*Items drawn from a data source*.

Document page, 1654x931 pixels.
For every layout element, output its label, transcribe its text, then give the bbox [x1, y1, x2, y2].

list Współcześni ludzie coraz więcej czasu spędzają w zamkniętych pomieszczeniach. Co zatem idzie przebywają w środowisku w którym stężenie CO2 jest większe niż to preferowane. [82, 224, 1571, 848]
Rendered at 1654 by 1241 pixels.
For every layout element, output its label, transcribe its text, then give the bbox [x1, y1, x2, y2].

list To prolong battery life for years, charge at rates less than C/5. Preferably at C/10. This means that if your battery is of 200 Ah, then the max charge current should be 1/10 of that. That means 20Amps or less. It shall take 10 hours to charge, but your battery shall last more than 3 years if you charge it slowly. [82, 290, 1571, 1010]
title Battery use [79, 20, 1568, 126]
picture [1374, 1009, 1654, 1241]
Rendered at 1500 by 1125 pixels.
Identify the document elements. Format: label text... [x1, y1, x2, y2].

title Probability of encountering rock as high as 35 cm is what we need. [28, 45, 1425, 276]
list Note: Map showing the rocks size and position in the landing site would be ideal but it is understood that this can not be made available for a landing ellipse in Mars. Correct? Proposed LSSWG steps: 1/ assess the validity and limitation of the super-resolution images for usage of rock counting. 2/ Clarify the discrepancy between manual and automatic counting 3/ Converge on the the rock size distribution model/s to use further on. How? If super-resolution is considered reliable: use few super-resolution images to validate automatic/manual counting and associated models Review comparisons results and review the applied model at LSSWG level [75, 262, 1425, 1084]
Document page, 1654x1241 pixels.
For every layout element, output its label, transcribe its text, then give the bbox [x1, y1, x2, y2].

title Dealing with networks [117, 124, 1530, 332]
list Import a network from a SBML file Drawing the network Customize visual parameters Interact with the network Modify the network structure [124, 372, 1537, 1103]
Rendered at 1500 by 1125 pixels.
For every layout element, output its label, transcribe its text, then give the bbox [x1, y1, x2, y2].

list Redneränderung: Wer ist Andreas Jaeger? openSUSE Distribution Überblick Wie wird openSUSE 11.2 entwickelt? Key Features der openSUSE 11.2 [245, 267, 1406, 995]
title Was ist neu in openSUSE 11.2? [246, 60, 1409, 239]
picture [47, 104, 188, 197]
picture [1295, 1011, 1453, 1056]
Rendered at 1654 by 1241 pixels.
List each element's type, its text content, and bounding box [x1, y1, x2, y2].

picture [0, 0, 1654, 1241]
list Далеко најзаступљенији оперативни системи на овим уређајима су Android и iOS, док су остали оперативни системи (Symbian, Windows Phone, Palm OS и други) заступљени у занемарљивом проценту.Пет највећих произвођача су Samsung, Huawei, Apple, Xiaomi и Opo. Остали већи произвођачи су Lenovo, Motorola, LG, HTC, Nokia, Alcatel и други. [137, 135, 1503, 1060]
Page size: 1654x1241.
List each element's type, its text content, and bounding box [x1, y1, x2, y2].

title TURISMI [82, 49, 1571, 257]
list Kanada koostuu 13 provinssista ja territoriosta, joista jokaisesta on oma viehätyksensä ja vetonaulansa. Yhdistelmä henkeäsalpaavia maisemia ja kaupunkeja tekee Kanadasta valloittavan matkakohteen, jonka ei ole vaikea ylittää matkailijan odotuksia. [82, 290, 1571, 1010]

*DIRECTIONS FOR THIS TASK*. Recast every one of the rows above as a JSON list of strings, one string per line, omitting blank lines.

*WRITTEN ANSWER*.
[
  "Document page, 1654x931 pixels.",
  "For every layout element, output its label, transcribe its text, then give the bbox [x1, y1, x2, y2].",
  "list Współcześni ludzie coraz więcej czasu spędzają w zamkniętych pomieszczeniach. Co zatem idzie przebywają w środowisku w którym stężenie CO2 jest większe niż to preferowane. [82, 224, 1571, 848]",
  "Rendered at 1654 by 1241 pixels.",
  "For every layout element, output its label, transcribe its text, then give the bbox [x1, y1, x2, y2].",
  "list To prolong battery life for years, charge at rates less than C/5. Preferably at C/10. This means that if your battery is of 200 Ah, then the max charge current should be 1/10 of that. That means 20Amps or less. It shall take 10 hours to charge, but your battery shall last more than 3 years if you charge it slowly. [82, 290, 1571, 1010]",
  "title Battery use [79, 20, 1568, 126]",
  "picture [1374, 1009, 1654, 1241]",
  "Rendered at 1500 by 1125 pixels.",
  "Identify the document elements. Format: label text... [x1, y1, x2, y2].",
  "title Probability of encountering rock as high as 35 cm is what we need. [28, 45, 1425, 276]",
  "list Note: Map showing the rocks size and position in the landing site would be ideal but it is understood that this can not be made available for a landing ellipse in Mars. Correct? Proposed LSSWG steps: 1/ assess the validity and limitation of the super-resolution images for usage of rock counting. 2/ Clarify the discrepancy between manual and automatic counting 3/ Converge on the the rock size distribution model/s to use further on. How? If super-resolution is considered reliable: use few super-resolution images to validate automatic/manual counting and associated models Review comparisons results and review the applied model at LSSWG level [75, 262, 1425, 1084]",
  "Document page, 1654x1241 pixels.",
  "For every layout element, output its label, transcribe its text, then give the bbox [x1, y1, x2, y2].",
  "title Dealing with networks [117, 124, 1530, 332]",
  "list Import a network from a SBML file Drawing the network Customize visual parameters Interact with the network Modify the network structure [124, 372, 1537, 1103]",
  "Rendered at 1500 by 1125 pixels.",
  "For every layout element, output its label, transcribe its text, then give the bbox [x1, y1, x2, y2].",
  "list Redneränderung: Wer ist Andreas Jaeger? openSUSE Distribution Überblick Wie wird openSUSE 11.2 entwickelt? Key Features der openSUSE 11.2 [245, 267, 1406, 995]",
  "title Was ist neu in openSUSE 11.2? [246, 60, 1409, 239]",
  "picture [47, 104, 188, 197]",
  "picture [1295, 1011, 1453, 1056]",
  "Rendered at 1654 by 1241 pixels.",
  "List each element's type, its text content, and bounding box [x1, y1, x2, y2].",
  "picture [0, 0, 1654, 1241]",
  "list Далеко најзаступљенији оперативни системи на овим уређајима су Android и iOS, док су остали оперативни системи (Symbian, Windows Phone, Palm OS и други) заступљени у занемарљивом проценту.Пет највећих произвођача су Samsung, Huawei, Apple, Xiaomi и Opo. Остали већи произвођачи су Lenovo, Motorola, LG, HTC, Nokia, Alcatel и други. [137, 135, 1503, 1060]",
  "Page size: 1654x1241.",
  "List each element's type, its text content, and bounding box [x1, y1, x2, y2].",
  "title TURISMI [82, 49, 1571, 257]",
  "list Kanada koostuu 13 provinssista ja territoriosta, joista jokaisesta on oma viehätyksensä ja vetonaulansa. Yhdistelmä henkeäsalpaavia maisemia ja kaupunkeja tekee Kanadasta valloittavan matkakohteen, jonka ei ole vaikea ylittää matkailijan odotuksia. [82, 290, 1571, 1010]"
]